A pesquisa avaliou como a integração de bioenergia com captura e armazenamento de carbono (BECCS) e com a aplicação de biochar em áreas agrícolas poderia ampliar os ganhos ambientais do RenovaBio. Apesar do alto potencial, os resultados mostram que a viabilidade depende de novos mecanismos de incentivo econômico e regulatório.
O BECCS captura o carbono biogênico emitido na produção de etanol e energia em usinas de cana-de-açúcar. Durante a fermentação e a queima de bagaço e palha, há liberação de CO₂, que pode ser capturado e injetado em formações rochosas subterrâneas. No Brasil, a Usina FS é pioneira na aplicação do BECCS. Já o biochar, obtido por pirólise, melhora as propriedades do solo e retém carbono de longo prazo.
A intensidade de carbono do etanol hidratado, hoje em 32,8 gCO₂e/MJ, poderia cair para 10,4 gCO₂e/MJ com BECCS e 15,9 gCO₂e/MJ com biochar. Em cenários mais ambiciosos, a captura também na combustão poderia levar a valores negativos, chegando a –81,3 gCO₂e/MJ.
Custos, barreiras e potencial climático
Apesar do potencial, nenhuma das mais de 300 usinas certificadas pelo RenovaBio usa essas tecnologias. O custo é o principal entrave. Enquanto o CBIO vale cerca de US$ 20 por tonelada de CO₂, o BECCS custa entre US$ 100 e US$ 200/tCO₂. O biochar custa cerca de US$ 427/tCO₂. Nos Estados Unidos, o crédito 45Q remunera até US$ 180/tCO₂, o que facilita a adoção.
A captura na fermentação é a opção mais promissora, pois o CO₂ é mais puro e fácil de coletar. A captura na combustão permitiria emissões negativas em larga escala, mas enfrenta custos altos e desafios de armazenamento.
O biochar pode sequestrar até 1,42 tCO₂e por tonelada aplicada e ainda melhorar a fertilidade do solo. Alguns experimentos, porém, indicam aumento temporário de CO₂ e impactos negativos quando aplicado em excesso.
Etanol competitivo na transição energética
Os pesquisadores compararam cenários com veículos movidos a etanol, gasolina e eletricidade.

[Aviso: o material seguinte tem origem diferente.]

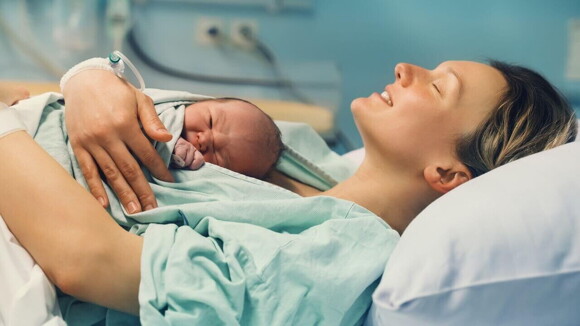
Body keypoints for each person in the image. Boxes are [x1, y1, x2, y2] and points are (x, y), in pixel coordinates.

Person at [0, 60, 576, 325]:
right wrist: (89, 78)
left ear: (449, 175)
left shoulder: (339, 261)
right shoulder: (308, 159)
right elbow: (141, 113)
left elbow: (89, 261)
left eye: (438, 86)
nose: (406, 68)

Mesmo sem tecnologias de emissão negativa, o etanol já emite menos que a gasolina. Com BECCS e biochar, o desempenho pode superar até carros elétricos carregados com eletricidade média do sistema brasileiro.

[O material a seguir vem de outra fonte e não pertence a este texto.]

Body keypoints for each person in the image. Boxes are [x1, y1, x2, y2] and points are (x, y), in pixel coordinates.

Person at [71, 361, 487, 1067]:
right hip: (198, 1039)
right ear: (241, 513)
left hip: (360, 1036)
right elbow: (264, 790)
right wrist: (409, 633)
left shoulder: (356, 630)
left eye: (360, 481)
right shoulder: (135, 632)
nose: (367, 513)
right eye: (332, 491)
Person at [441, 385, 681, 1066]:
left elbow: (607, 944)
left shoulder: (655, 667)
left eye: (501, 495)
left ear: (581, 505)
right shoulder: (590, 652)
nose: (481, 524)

O RenovaBio incentiva a produção de biocombustíveis de baixa emissão por meio dos CBIOs, mas esse mecanismo pode ser insuficiente para viabilizar tecnologias caras. Políticas complementares e acesso ao mercado voluntário de carbono serão fundamentais.
A combinação de captura e biochar em todas as usinas certificadas poderia gerar até 197 MtCO₂e em créditos, equivalente a 12% das emissões brasileiras de 2022. O cenário mais provável, com BECCS apenas na fermentação, capturaria cerca de 20 MtCO₂e ao ano.

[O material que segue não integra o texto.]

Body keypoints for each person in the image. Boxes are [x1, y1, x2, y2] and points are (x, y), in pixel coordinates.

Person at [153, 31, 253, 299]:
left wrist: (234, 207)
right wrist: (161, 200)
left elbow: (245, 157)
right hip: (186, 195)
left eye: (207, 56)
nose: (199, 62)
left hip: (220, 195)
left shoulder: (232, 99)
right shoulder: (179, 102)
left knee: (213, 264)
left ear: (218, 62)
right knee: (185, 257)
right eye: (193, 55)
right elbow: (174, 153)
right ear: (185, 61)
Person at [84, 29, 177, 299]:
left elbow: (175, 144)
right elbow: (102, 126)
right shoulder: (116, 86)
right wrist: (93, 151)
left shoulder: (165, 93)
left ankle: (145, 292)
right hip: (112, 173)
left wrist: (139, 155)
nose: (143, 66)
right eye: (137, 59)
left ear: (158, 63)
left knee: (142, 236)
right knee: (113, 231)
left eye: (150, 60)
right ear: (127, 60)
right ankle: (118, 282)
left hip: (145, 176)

O estudo conclui que o Brasil tem condições de liderar a produção de combustíveis de emissão negativa. Como segundo maior produtor mundial de etanol e biodiesel, o país dispõe de infraestrutura robusta e políticas consolidadas. Com incentivos adequados, o etanol pode disputar espaço com fósseis, elétricos e hidrogênio verde na transição energética global.